→ Text segment
---------------

As in swine, the rectum was occluded transanally with a 2-0 vicryl purse-string suture approximately 3-4 cm from the anal verge, above the sphincter complex. The 7.5 cm TEO proctoscope (Storz, Tuttlingen, Germany) was then inserted transanally and sealed with a faceplate. CO2 was then insufflated (Figures 2(a) and 2(b)). Circumferential dissection of the rectum was initiated above the anal sphincter complex using electrocautery and TEO dissecting instruments (Figure 2(c)). Low pressure CO2 insufflation (9 mm Hg) was used to facilitate dissection. Posterior entry into the presacral space was facilitated by CO2 insufflation and flexible-tip instruments. The mesorectum was mobilized sharply, with or without electrocautery or a bipolar device (Autosonix ultrashears, Covidien, Norwalk, CT), and mesorectal dissection proceeded cephalad along the avascular presacral plane (Figure 2(d)). This plane of dissection was extended medially, laterally, and anteriorly to achieve circumferential rectal mobilization and TME. The shorter proctoscope was replaced with the 15 cm proctoscope to improve exposure. The peritoneal reflection was visualized and divided anteriorly after carefully mobilizing the vagina or prostate from the anterior rectal wall, and the peritoneal cavity was entered (Figure 2(e)). The peritoneal attachments of the rectosigmoid were divided using electrocautery and a bipolar device (Autosonix). Proximal dissection was continued either via transanal endoscopic dissection alone or with transgastric endoscopic or laparoscopic assistance. The inferior mesenteric pedicle was taken in all cadavers using a bipolar device or a linear endoscopic stapler (EndoGIA, Covidien) inserted transanally through the TEO platform.

Figure 2: (a) Set up for pure NOTES transanal rectosigmoid resection via TEM using standard instruments and endoscopic tools in cadavers using a colonoscope for visualization. (b) Set up for transanal NOTES rectosigmoid resection with laparoscopic assistance in cadavers. (c) Transanal circumferential and full-thickness rectal dissection through the TEM platform, starting just below the purse-string suture, in a female patient with an upper rectal cancer. (d) Transanal posterior mesorectal dissection using laparoscopic instruments through the TEM platform in a female patient. (e) Transanal mobilization of the anterior rectal wall and peritoneal entry through the TEM platform in a female patient. (f) Intact rectosigmoid specimen and mesorectum following transanal NOTES procedures.

In cadavers undergoing sole transanal rectosigmoid resection, dissection into the peritoneal cavity was extended as cephalad as possible using TEO and laparoscopic instruments, with or without transanal endoscopic assistance using a gastroscope (Pentax Medocal Incl, Montvale, NJ, USA). When dissection could not be extended any further, the proctoscope was removed, and the specimen was exteriorized in preparation for specimen extraction.

---------------

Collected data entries
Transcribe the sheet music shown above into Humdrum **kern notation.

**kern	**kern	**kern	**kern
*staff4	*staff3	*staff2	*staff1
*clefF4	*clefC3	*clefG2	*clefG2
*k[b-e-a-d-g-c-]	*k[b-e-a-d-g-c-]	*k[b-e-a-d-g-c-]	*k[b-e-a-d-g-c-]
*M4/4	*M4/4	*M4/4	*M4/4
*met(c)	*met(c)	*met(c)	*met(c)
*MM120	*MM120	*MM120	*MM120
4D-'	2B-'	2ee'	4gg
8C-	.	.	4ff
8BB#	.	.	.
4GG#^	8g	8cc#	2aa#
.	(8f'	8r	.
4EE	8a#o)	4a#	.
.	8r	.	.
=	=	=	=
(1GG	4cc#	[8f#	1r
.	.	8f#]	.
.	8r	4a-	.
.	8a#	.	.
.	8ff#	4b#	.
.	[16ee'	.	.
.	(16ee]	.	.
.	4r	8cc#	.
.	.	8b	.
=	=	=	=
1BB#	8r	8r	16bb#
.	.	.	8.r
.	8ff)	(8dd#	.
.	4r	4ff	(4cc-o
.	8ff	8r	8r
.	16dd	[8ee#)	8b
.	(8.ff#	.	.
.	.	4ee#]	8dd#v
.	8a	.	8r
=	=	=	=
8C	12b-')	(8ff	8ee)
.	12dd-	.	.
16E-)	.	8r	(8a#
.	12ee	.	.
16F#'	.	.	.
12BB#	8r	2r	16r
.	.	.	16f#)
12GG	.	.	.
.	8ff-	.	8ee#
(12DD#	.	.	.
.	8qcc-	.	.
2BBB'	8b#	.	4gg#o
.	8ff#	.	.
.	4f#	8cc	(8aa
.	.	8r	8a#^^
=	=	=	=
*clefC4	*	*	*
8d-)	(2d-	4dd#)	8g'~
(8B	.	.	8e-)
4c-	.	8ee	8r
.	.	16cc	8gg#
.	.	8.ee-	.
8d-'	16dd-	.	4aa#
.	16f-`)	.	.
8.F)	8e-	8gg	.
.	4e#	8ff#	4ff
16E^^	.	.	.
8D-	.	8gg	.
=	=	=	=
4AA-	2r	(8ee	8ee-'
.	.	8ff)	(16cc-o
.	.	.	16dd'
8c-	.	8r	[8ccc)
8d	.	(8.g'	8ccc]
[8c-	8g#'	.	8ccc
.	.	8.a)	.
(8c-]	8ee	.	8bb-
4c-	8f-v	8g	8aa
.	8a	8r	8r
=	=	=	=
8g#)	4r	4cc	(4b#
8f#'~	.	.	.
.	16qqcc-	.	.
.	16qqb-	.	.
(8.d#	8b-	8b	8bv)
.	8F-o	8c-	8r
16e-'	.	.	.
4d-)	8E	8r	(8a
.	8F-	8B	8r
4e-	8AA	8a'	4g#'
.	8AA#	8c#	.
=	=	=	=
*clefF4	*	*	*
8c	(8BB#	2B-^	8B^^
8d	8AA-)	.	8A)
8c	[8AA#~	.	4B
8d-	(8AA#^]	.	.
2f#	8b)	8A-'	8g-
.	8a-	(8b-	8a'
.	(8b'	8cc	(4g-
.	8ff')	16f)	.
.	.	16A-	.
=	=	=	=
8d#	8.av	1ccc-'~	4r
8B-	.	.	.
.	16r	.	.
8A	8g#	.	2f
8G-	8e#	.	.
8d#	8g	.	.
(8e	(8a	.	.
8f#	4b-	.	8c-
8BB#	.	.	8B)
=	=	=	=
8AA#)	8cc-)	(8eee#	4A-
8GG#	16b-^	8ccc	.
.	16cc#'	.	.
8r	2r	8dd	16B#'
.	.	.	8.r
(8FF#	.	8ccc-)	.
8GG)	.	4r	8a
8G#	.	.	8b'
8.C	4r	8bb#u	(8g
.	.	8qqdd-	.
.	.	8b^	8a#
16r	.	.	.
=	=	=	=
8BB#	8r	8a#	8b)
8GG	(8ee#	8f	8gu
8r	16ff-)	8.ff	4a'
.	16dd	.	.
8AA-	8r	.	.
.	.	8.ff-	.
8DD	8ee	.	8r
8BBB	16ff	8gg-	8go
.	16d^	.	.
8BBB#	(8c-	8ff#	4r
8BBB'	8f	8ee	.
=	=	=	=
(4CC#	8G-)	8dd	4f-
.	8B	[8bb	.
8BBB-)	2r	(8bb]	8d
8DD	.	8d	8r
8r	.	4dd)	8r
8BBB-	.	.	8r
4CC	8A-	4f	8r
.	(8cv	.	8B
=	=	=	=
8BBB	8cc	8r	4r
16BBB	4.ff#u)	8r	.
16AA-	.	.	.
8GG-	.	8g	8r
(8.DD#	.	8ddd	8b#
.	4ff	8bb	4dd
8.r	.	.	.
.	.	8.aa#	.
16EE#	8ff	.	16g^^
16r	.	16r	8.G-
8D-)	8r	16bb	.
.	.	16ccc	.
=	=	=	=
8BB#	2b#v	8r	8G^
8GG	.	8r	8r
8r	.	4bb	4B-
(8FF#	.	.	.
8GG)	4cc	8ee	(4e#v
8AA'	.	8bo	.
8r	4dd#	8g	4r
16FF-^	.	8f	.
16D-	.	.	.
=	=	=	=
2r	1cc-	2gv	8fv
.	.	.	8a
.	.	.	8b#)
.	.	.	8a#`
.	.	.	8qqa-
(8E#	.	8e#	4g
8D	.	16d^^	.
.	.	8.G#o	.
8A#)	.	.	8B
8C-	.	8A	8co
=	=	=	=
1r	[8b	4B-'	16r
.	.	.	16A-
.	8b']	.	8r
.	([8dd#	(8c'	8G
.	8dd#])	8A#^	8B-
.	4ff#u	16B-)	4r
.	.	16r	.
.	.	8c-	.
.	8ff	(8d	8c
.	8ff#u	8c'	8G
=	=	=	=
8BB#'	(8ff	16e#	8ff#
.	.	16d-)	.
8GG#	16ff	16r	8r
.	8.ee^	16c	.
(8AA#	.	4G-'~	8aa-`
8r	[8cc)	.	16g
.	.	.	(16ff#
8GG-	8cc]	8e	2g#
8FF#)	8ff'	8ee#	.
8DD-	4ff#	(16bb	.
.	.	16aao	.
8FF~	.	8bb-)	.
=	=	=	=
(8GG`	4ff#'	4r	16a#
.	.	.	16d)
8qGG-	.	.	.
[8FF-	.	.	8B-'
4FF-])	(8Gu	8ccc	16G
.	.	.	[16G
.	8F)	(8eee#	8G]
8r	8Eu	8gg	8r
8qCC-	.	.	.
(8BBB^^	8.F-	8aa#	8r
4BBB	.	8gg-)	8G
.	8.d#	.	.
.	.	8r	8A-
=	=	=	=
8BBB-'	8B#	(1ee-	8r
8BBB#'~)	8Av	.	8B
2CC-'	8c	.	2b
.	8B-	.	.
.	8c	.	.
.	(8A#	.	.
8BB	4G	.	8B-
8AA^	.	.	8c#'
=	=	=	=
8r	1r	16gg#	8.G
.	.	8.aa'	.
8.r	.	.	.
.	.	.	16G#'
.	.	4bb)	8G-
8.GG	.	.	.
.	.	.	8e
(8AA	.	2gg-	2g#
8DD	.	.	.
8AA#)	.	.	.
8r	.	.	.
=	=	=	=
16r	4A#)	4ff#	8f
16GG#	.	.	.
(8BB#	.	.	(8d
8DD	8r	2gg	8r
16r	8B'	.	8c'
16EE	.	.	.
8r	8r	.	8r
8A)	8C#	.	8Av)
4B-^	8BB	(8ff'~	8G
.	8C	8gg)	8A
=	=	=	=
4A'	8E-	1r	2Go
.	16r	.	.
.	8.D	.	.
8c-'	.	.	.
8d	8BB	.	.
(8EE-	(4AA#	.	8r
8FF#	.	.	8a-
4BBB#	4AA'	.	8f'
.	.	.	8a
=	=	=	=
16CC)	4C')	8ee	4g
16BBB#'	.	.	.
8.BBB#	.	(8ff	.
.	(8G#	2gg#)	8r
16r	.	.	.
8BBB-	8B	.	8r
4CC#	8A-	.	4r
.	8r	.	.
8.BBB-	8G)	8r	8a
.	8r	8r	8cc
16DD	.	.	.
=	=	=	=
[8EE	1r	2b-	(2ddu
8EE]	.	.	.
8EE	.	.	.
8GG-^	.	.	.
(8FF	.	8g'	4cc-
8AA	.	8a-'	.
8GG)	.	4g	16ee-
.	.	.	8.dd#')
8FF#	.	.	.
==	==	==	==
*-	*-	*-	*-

---------------

→ Tasks to perform
A. In the passage on transanal rectosigmoid resection, what CO2 insufflation pressure was used to facilitate dissection?
B. Carry on the passage on transanal rectosigmoid resection from the point where it stops.
The items are material separate from the passage on transanal rectosigmoid resection.

→ Task-by-task results
A. Low-pressure CO2 insufflation at 9 mm Hg was used.

B.
Transgastric assistance, when utilized, was performed as previously described [10]. In brief, following maximal transanal rectosigmoid mobilization, peroral transgastric peritoneal access was obtained using a 12.8 mm colonoscope (Pentax). A 4 mm gastrostomy was then made using a needle knife (Cook Medical Inc., Winsont-Salem, NC, USA) and dilated. Once access was established, the colonoscope was advanced into the peritoneal cavity. In 2 cases, transgastric access and dissection were performed using a novel endoscopic platform (Anubiscope, Storz). The lateral peritoneal attachments of the rectosigmoid, sigmoid, and descending colon was then divided using the needle knife. Transanal and transgastric mobilization were combined until no further mobilization could be safely achieved. For operations performed with laparoscopic assistance, 1–3 abdominal trocars were inserted to improve visualization and/or facilitate colon retraction. This permitted more proximal dissection of the rectosigmoid junction.

Regardless of operative approach, once the rectosigmoid specimen had been fully mobilized, it was exteriorized transanally, measured and subsequently transected (Figure 2(f)). A Lone Star retractor (Cooper Surgical, Trumbull, CT, USA) was then positioned and a handsewn coloanal anastomosis performed between the proximal sigmoid colon and distal anorectal cuff as previously described.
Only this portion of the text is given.